» Records provided
[Start of Attachment]

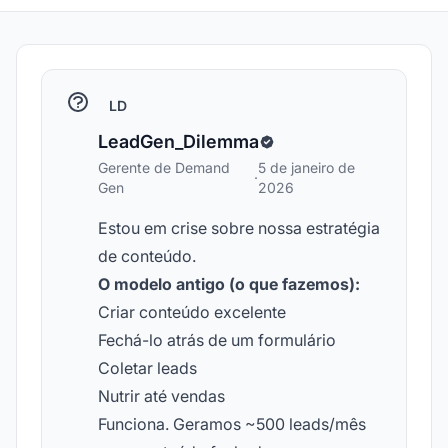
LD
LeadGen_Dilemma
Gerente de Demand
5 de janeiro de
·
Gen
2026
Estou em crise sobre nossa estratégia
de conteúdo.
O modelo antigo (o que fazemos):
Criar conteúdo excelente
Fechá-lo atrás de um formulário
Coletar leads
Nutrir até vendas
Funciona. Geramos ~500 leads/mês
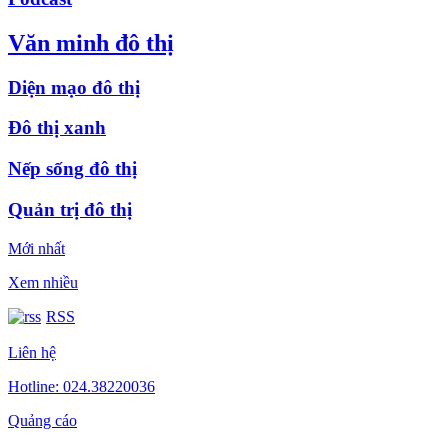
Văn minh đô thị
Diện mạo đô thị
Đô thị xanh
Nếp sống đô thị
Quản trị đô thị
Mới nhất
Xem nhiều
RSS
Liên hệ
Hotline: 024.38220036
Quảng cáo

[End of Attachment]
[Start of Attachment]

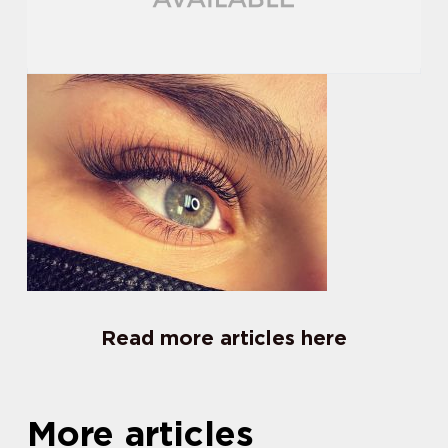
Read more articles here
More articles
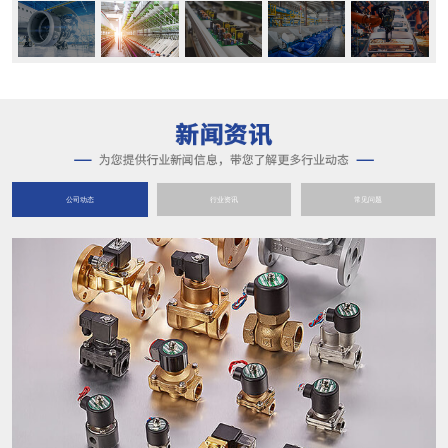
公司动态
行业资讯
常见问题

[End of Attachment]

» Task goal
Report how many lines of the items above contain the string "conteúdo", matching case exactly. Give only the number.

» Written solution
2